GIVEN INFORMATION below:

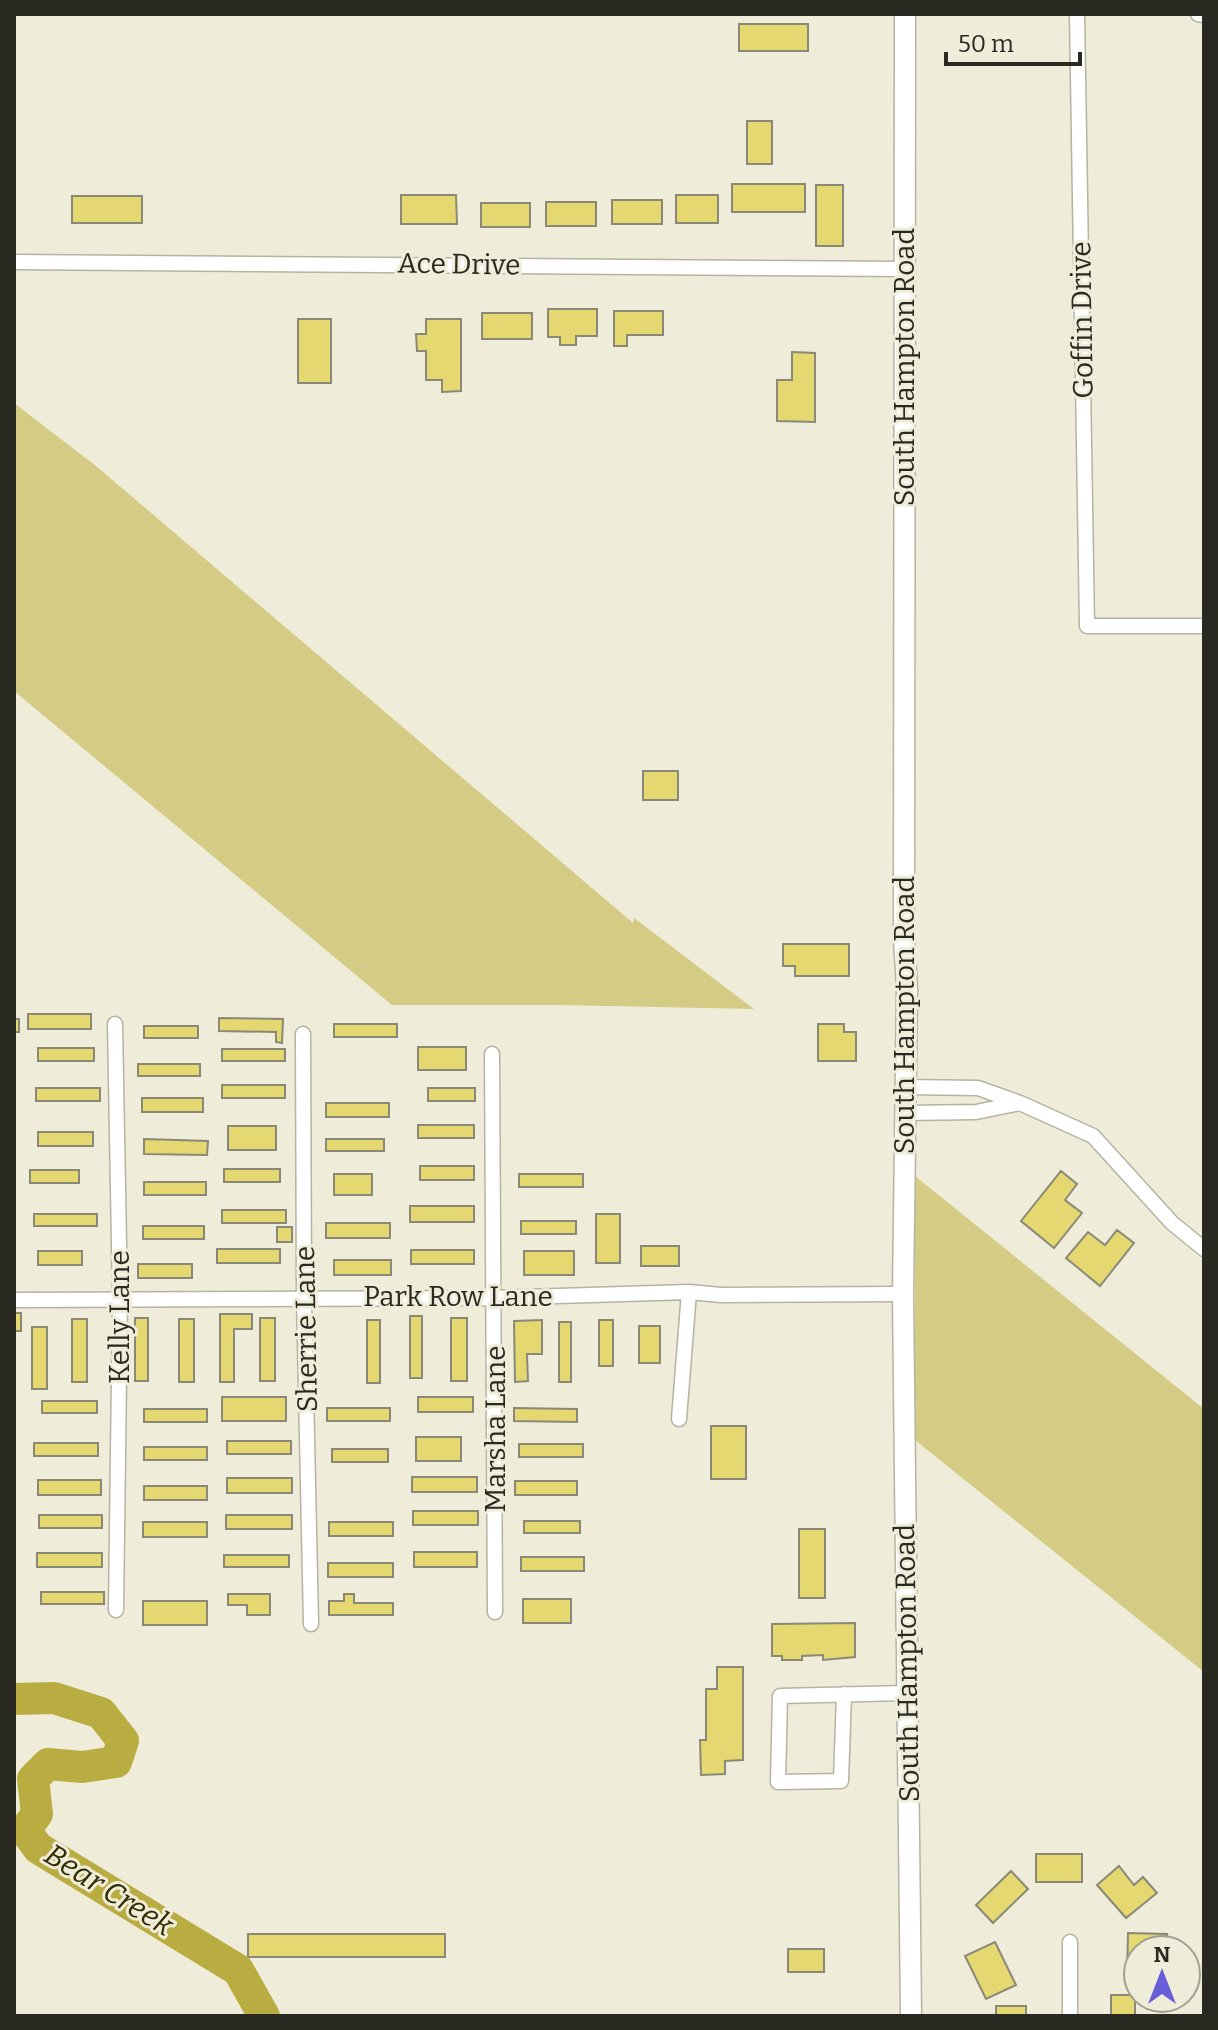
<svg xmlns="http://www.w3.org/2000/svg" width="1218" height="2030" font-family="Bitter,serif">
  <rect width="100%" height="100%" fill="#efedda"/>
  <!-- green -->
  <path fill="#d4cc85" d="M14,403L96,466L633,923L634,918L754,1009L557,1005H392L14,691Z
    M915,1176L1204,1409V1672L915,1440Z"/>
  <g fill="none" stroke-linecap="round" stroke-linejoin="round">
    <!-- river -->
    <path stroke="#b9ad42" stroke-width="32" d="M14,1699L54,1698L101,1713L123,1741L116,1762L82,1767L48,1764L33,1779L37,1814L25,1830L38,1848L238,1970L264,2016"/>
  </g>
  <!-- building -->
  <path fill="#e5d870" stroke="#8a8977" stroke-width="2" d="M739,24H808V51H739Z
    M747,121H772V164H747Z
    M732,184H805V212H732Z
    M816,185H843V246H816Z
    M401,195H456L457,224H401Z
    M676,195H718V223H676Z
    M72,196H142V223H72Z
    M612,200H662V224H612Z
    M546,202H596V226H546Z
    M481,203H530V227H481Z
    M548,309H597V336H576V345H560V337H548Z
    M614,311H663V335H627V346H614Z
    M482,313H532V339H482Z
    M298,319H331V383H298Z
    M426,319H461V391L442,392V380H426V351H417L416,334H426Z
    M792,352L815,353V422L777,421V380H792Z
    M643,771H678V800H643Z
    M783,944H849V976H795V966H783Z
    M28,1014H91V1029H28Z
    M219,1018L283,1019L282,1043L276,1042V1032L219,1031Z
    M14,1019H19V1032H14Z
    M334,1024H397V1037H334Z
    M818,1024H844V1032H856V1061H818Z
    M144,1026H198V1038H144Z
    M418,1047H466V1070H418Z
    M38,1048H94V1061H38Z
    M222,1049H285V1061H222Z
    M138,1064H200V1076H138Z
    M222,1085H285V1098H222Z
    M36,1088H100V1101H36Z
    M428,1088H475V1101H428Z
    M142,1098H203V1112H142Z
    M326,1103H389V1117H326Z
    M418,1125H474V1138H418Z
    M228,1126H276V1150H228Z
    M38,1132H93V1146H38Z
    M144,1139L208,1141L207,1155L144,1154Z
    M326,1139H384V1151H326Z
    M420,1166H474V1180H420Z
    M224,1169H280V1182H224Z
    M30,1170H79V1183H30Z
    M1061,1171L1077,1184L1065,1200L1082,1213L1054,1248L1021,1221Z
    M334,1174H372V1195H334Z
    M519,1174H583V1187H519Z
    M144,1182H206V1195H144Z
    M410,1206H474V1222H410Z
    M222,1210H286V1223H222Z
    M34,1214H97V1226H34Z
    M596,1214H620V1263H596Z
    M521,1221H576V1234H521Z
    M326,1223H390V1238H326Z
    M143,1226H204V1239H143Z
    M277,1227H292V1242H277Z
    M1117,1230L1134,1243L1100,1286L1066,1258L1088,1232L1105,1245Z
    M641,1246H679V1266H641Z
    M217,1249H280V1263H217Z
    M411,1250H474V1264H411Z
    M38,1251H82V1265H38Z
    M524,1251H574V1275H524Z
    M334,1260H391V1275H334Z
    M138,1264H192V1278H138Z
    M14,1313H21V1331H14Z
    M220,1314H252V1329H234V1382H220Z
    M410,1316H422V1378H410Z
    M135,1318H148V1381H135Z
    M260,1318H275V1381H260Z
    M451,1318H467V1381H451Z
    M72,1319H87V1382H72Z
    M179,1319H194V1382H179Z
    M367,1320H380V1383H367Z
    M542,1320V1354H527L528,1381L515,1382L514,1321Z
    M599,1320H613V1366H599Z
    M559,1322H571V1382H559Z
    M639,1326H660V1363H639Z
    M32,1327H47V1389H32Z
    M222,1397H286V1421H222Z
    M418,1397H473V1412H418Z
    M42,1401H97V1413H42Z
    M327,1408H390V1421H327Z
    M514,1408L577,1409V1422L514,1421Z
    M144,1409H207V1422H144Z
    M711,1426H746V1479H711Z
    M416,1437H461V1461H416Z
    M227,1441H291V1454H227Z
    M34,1443H98V1456H34Z
    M519,1444H583V1457H519Z
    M144,1447H207V1460H144Z
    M332,1449H388V1462H332Z
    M412,1477H477V1492H412Z
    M227,1478H292V1493H227Z
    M38,1480H101V1495H38Z
    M515,1481H577V1495H515Z
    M144,1486H207V1500H144Z
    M413,1511H478V1525H413Z
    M39,1515H102V1528H39Z
    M226,1515H292V1529H226Z
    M524,1521H580V1533H524Z
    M143,1522H207V1537H143Z
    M329,1522H393V1536H329Z
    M799,1529H825V1598H799Z
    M414,1552H477V1567H414Z
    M37,1553H102V1567H37Z
    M224,1555H289V1567H224Z
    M521,1557H584V1571H521Z
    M328,1563H393V1577H328Z
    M41,1592H104V1604H41Z
    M228,1594H270V1615H247V1605H228Z
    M344,1594H354V1603H393V1615H329V1601H344Z
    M523,1599H571V1623H523Z
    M143,1601H207V1625H143Z
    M855,1623V1657L823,1660V1655L802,1656V1660H782V1656H772V1624Z
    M717,1667H743V1760L725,1761V1774L701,1775L700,1740H706V1689H717Z
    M1036,1854H1082V1882H1036Z
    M1119,1866L1134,1885L1143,1877L1157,1893L1126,1918L1097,1885Z
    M1011,1871L1028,1889L993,1923L976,1905Z
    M1128,1933L1167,1934V1950H1138V1980H1127Z
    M248,1934H445V1957H248Z
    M995,1942L1016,1985L986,1999L965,1956Z
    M788,1949H824V1972H788Z
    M1111,1995H1135V2016H1111Z
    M996,2006H1026V2016H996Z"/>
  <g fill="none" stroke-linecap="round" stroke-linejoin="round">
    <!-- street casing -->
    <g stroke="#b5b3a1" stroke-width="17">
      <path id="street" d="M1077,14L1087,626H1204
        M1198,14L1204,15
        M14,262L904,269
        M115,1024L120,1298L116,1610
        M303,1034L304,1297L311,1624
        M492,1054L495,1612
        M905,1087L978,1088L1020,1103L1093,1136L1172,1223L1204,1249
        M905,1113L976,1112L1020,1103
        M14,1300L495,1298L689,1292L721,1295L903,1294
        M679,1419L689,1292
        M844,1694L841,1781L778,1782L780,1696L906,1693
        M1070,1942V2016"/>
    </g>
    <!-- secondary casing -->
    <g stroke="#b5b3a1" stroke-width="23">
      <path id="secondary" d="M905,14L904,939L907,988L903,1294L911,2016"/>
    </g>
    <!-- street -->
    <use href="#street" stroke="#fff" stroke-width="14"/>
    <!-- secondary -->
    <use href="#secondary" stroke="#fff" stroke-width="20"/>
  </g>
  <g text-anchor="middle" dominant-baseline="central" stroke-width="6" stroke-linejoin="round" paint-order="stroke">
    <!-- street labels -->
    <g font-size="28" fill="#292921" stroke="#efedda">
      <text transform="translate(459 264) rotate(1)">Ace Drive</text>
      <text transform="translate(1082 320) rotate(-91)">Goffin Drive</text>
      <text transform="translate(904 367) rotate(-90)">South Hampton Road</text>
      <text transform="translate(904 1015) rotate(-90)">South Hampton Road</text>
      <text x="458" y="1296">Park Row Lane</text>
      <text transform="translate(119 1317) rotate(-90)">Kelly Lane</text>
      <text transform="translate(306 1329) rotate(-91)">Sherrie Lane</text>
      <text transform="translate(495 1429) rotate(-90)">Marsha Lane</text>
      <text transform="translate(907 1663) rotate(-91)">South Hampton Road</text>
    </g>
    <!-- water labels -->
    <g font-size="30" font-style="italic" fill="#312c00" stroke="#efedda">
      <text transform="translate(109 1890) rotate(32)">Bear Creek</text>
    </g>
  </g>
  <!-- border -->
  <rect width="1218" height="2030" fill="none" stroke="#292921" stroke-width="32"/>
  <!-- north arrow -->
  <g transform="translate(1162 1974)"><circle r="38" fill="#efedda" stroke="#a09f90" stroke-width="2"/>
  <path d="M0-6L14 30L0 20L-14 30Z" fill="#685fd8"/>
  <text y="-12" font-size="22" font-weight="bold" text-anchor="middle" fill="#292921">N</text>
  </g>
  <!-- scale -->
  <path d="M946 52v12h134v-12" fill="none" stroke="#292921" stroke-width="4"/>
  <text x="958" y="52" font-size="24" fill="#292921" stroke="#efedda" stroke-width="6" paint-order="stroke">50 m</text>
</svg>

End of GIVEN INFORMATION.

EXERCISE OBJECTIVE -> Wherever the line holding "M138,1264H192V1278H138Z" falls in the entries above, copy exactly from it through the line holding "M328,1563H393V1577H328Z", inclusive, and add nothing.

RESPONSE BELOW ->
    M138,1264H192V1278H138Z
    M14,1313H21V1331H14Z
    M220,1314H252V1329H234V1382H220Z
    M410,1316H422V1378H410Z
    M135,1318H148V1381H135Z
    M260,1318H275V1381H260Z
    M451,1318H467V1381H451Z
    M72,1319H87V1382H72Z
    M179,1319H194V1382H179Z
    M367,1320H380V1383H367Z
    M542,1320V1354H527L528,1381L515,1382L514,1321Z
    M599,1320H613V1366H599Z
    M559,1322H571V1382H559Z
    M639,1326H660V1363H639Z
    M32,1327H47V1389H32Z
    M222,1397H286V1421H222Z
    M418,1397H473V1412H418Z
    M42,1401H97V1413H42Z
    M327,1408H390V1421H327Z
    M514,1408L577,1409V1422L514,1421Z
    M144,1409H207V1422H144Z
    M711,1426H746V1479H711Z
    M416,1437H461V1461H416Z
    M227,1441H291V1454H227Z
    M34,1443H98V1456H34Z
    M519,1444H583V1457H519Z
    M144,1447H207V1460H144Z
    M332,1449H388V1462H332Z
    M412,1477H477V1492H412Z
    M227,1478H292V1493H227Z
    M38,1480H101V1495H38Z
    M515,1481H577V1495H515Z
    M144,1486H207V1500H144Z
    M413,1511H478V1525H413Z
    M39,1515H102V1528H39Z
    M226,1515H292V1529H226Z
    M524,1521H580V1533H524Z
    M143,1522H207V1537H143Z
    M329,1522H393V1536H329Z
    M799,1529H825V1598H799Z
    M414,1552H477V1567H414Z
    M37,1553H102V1567H37Z
    M224,1555H289V1567H224Z
    M521,1557H584V1571H521Z
    M328,1563H393V1577H328Z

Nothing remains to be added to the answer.